Il proclame le pluralisme politique et syndical avec la Constitution de février 1989 et ouvre le champ médiatique. Le « petit » printemps démocratique allait être de courte durée. En décembre 1991, le Front islamique du salut (FIS) remporte les élections législatives avec le projet de « remodeler » la société algérienne. Les généraux refusent que le parti islamiste dirige le Parlement et le gouvernement. Ils poussent Chadli Bendjedid à démissionner et arrêtent le processus électoral.

Le 11 janvier 1992, le chef de l’Etat annonce son départ, présenté comme « un sacrifice au profit de l’intérêt supérieur de la Nation ». Avant de quitter le Palais d’El Mouradia, Chaldi décide de dissoudre le Parlement. Abdelmalek Benhabylles, alors président du Conseil constitutionnel, refuse d’assurer l’intérim du chef de l’Etat, comme le prévoit la Constitution. Le pays entre dans une phase de vide institutionnel sans précédent dans son histoire. Le pouvoir est alors assuré, en dehors de la Constitution, par le Haut Conseil à la sécurité. C’était le début d’une transition non négociée qui allait évoluer rapidement en transition violente.

Une transition sans Parlement ni chef d’Etat élu

Le Haut Comité d’Etat (HCE), créé le 14 janvier 1992 et composée de Khaled Nezzar, Ali Kafi et de Tedjini Haddam, prend le relais jusqu’à la fin janvier 1994. Mohamed Boudiaf, vivant au Maroc depuis l’indépendance de l’Algérie, revient au pays, sollicité par les militaires, pour présider le HCE et diriger le pays. Il est assassiné le 29 juin 1992 à Annaba.

Le pays bascule après dans les troubles avec l’apparition des premiers actes de terrorisme et les arrestations massives d’islamistes. L’état d’urgence est décrété dans le pays depuis février 1992 sans avoir des répercussions réelles sur l’étendue des violences. Rédha Malek remplace Mohamed Boudiaf au HCE mais c’est Ali Kafi qui assure la présidence du pays.
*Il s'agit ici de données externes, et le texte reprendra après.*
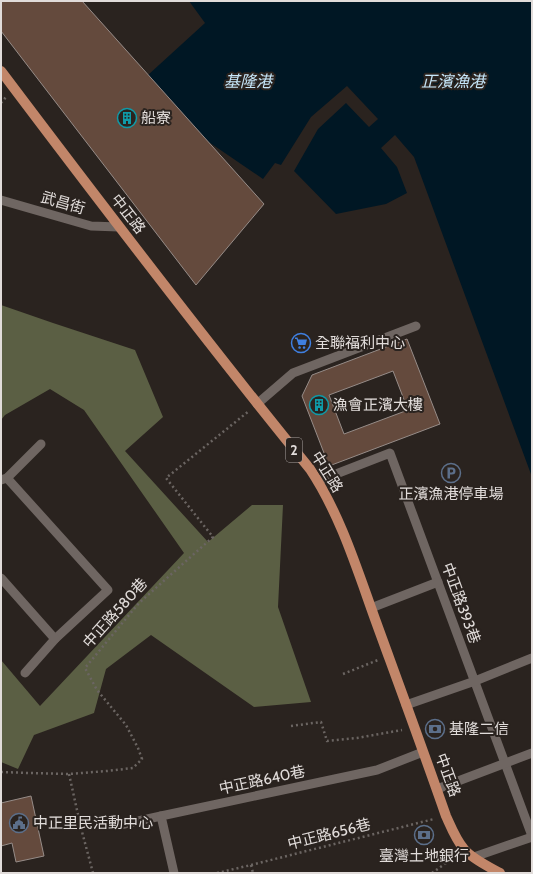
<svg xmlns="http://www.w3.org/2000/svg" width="533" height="874" font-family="Cabin,'Noto Sans TC',sans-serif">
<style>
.forest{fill:#5b5f44}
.water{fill:#001724}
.building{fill:#644a3d;stroke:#968c88;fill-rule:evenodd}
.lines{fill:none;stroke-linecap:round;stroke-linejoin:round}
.path{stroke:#6b6562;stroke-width:2.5;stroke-dasharray:2 3;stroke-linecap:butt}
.service{stroke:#6f6662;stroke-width:9}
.primary{stroke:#c28669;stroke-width:10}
.labels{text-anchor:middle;stroke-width:4;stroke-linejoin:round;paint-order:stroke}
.shield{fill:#2a231f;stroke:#aaa4a2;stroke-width:1}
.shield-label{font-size:14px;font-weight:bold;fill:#e1dcda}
.poi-label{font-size:15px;fill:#e1dcda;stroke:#2a231f;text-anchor:start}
.street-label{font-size:15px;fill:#e1dcda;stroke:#2a231f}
.water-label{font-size:16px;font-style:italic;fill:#c6e6f9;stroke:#2a231f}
</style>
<rect width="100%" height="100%" fill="#2a231f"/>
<polygon class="forest" points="1,305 53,323 135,350 163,417 125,451 208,542 252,505 283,505 278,607 311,702 254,707 151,635 106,669 94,713 34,735 18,769 1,762 1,660 40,706 184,553 84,410 50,389 5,415 1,420"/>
<polygon class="water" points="189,1 532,1 532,477 414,157 395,135 381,148 397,167 407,193 386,204 336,214 294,171 318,129 346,103 369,127 378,119 347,86 311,117 281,165 275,163 263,179 178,121 148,75 205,23"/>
<g class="building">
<polygon points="1,1 82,1 264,204 196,285 1,31"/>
<path d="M407,339l33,85 -111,42 -27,-70 10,-21zM393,371l15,39 -64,24 -15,-39z"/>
<polygon points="31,796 44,856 16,862 12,843 1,846 1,803"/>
</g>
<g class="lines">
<g class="path">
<polyline points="1,103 6,97"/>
<polyline points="343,674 378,660"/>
<polyline points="291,726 321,722 327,741 357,738 402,730"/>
<polyline points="1,772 29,773 69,774 107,771 133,768 142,759 138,748 126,725 97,690 85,668 139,603 213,537 166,478 249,411"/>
<polyline points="69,774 81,828 93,873"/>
<polyline points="251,865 253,873"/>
<polyline points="217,873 251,865 434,819"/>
<polyline points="432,873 456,856"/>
</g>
<g class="service">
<polyline points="1,200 91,226 119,227"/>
<polyline points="257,404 293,373 416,326"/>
<polyline points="7,478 108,590 55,639 25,673"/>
<polyline points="1,480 7,478 41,444"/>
<polyline points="318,481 390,453 532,836"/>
<polyline points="1,578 55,639"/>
<polyline points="371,608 438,582"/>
<polyline points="406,705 475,681 532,658"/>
<polyline points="437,789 532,753"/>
<polyline points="120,825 161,816"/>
<polyline points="474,857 532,837"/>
<polyline points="174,873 161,816 377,770 423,752"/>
</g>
<path class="primary" d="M1,71c101,134 203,268 309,398 30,45 47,100 65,150 24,66 48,131 71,197 5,11 10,24 18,33 7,9 25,18 36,24"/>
</g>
<defs>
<symbol id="building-ring" viewBox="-11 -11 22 22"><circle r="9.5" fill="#2a231f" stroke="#0f9aa8" stroke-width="1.5"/><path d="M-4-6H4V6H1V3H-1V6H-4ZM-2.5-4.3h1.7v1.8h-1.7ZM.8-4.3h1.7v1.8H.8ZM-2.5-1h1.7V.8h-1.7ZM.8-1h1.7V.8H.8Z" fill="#0f9aa8"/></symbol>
<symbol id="supermarket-ring" viewBox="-11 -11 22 22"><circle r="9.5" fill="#2a231f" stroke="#3f7fe0" stroke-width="1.5"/><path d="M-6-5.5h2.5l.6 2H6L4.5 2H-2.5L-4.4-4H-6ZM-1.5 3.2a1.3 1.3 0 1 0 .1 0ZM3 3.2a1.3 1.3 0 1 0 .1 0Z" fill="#3f7fe0"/></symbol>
<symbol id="parking-ring" viewBox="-11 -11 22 22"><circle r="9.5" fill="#2a231f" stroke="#5c6f8a" stroke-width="1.5"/><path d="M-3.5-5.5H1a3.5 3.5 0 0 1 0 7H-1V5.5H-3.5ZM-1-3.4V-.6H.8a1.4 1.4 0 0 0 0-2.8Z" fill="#5c6f8a"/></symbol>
<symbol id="bank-ring" viewBox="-11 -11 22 22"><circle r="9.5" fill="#2a231f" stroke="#5c6f8a" stroke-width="1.5"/><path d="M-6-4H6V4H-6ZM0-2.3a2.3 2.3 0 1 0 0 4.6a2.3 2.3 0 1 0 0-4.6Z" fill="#5c6f8a"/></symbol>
<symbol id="civic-ring" viewBox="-11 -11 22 22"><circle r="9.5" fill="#2a231f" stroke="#5c6f8a" stroke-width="1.5"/><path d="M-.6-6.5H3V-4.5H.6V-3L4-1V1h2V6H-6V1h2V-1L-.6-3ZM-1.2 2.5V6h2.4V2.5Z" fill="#5c6f8a"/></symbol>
</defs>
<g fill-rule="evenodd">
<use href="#building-ring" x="116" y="107" width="22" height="22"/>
<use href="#supermarket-ring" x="290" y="332" width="22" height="22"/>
<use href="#building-ring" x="308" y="394" width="22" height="22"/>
<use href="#parking-ring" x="440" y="462" width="22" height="22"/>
<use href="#bank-ring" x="424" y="718" width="22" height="22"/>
<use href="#civic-ring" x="8" y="812" width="22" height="22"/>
<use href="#bank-ring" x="413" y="824" width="22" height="22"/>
</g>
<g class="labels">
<rect class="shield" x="286" y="438" width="16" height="24" rx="3"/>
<g class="shield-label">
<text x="294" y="455">2</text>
</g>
<g class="poi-label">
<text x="141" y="123">船寮</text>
<text x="315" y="348">全聯福利中心</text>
<text x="333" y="410">漁會正濱大樓</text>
<text x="451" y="499" text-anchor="middle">正濱漁港停車場</text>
<text x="449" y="734">基隆二信</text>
<text x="33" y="828">中正里民活動中心</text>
<text x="424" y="861" text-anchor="middle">臺灣土地銀行</text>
</g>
<g class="street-label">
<text transform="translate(63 203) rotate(16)" y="5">武昌街</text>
<text transform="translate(128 214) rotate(52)" y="5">中正路</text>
<text transform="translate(327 472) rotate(58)" y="5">中正路</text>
<text transform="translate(461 603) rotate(70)" y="5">中正路393巷</text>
<text transform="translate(115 613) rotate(-48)" y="5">中正路580巷</text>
<text transform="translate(448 775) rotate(70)" y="5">中正路</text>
<text transform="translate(262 780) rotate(-12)" y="5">中正路640巷</text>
<text transform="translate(329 834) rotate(-14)" y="5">中正路656巷</text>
</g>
<g class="water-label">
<text x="248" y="87">基隆港</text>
<text x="453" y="87">正濱漁港</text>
</g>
</g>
<rect width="533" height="874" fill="none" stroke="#e1dcda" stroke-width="4"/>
</svg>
Le pouvoir législatif est assuré par le Conseil national de transition (CNR), un Parlement non élu.

Ali Kafi dirige l’Algérie jusqu’au 30 janvier 1994. Il est remplacé par le général Liamine Zeroual, chef d’Etat désigné. Le pays entre dans une seconde période de transition, sans Parlement ni chef d’Etat élu. Une transition plus violente que la première en raison d’absence de perspectives politique, du refus du pouvoir d’ouvrir un véritable dialogue politique avec les partis et de la poursuite de l’action violente des groupes terroristes à vaste échelle.

L’option du « tout sécuritaire » prônée par les généraux de l’armée bloque toutes les possibilités de discussion. Le pouvoir rejette avec brutalité « le contrat national » de Sant’Egidio, présenté par une partie de l’opposition comme « une solution politique » à la crise.

Liamine Zeroual, adepte de la manière forte, « remporte » l’élection présidentielle de novembre 1995. Une année plus tard, il dotait le pays d’une nouvelle Constitution mais sans parvenir à élire un nouveau Parlement. Le Parlement ne sera élu qu’en 1997, au bout d’une fraude massive en faveur du RND. En septembre 1998, Liamine Zeroual est poussé à la porte après un différend avec les décideurs militaires. Une élection anticipée est organisée en avril 2019. Bouteflika s’installe au pouvoir pour 20 ans…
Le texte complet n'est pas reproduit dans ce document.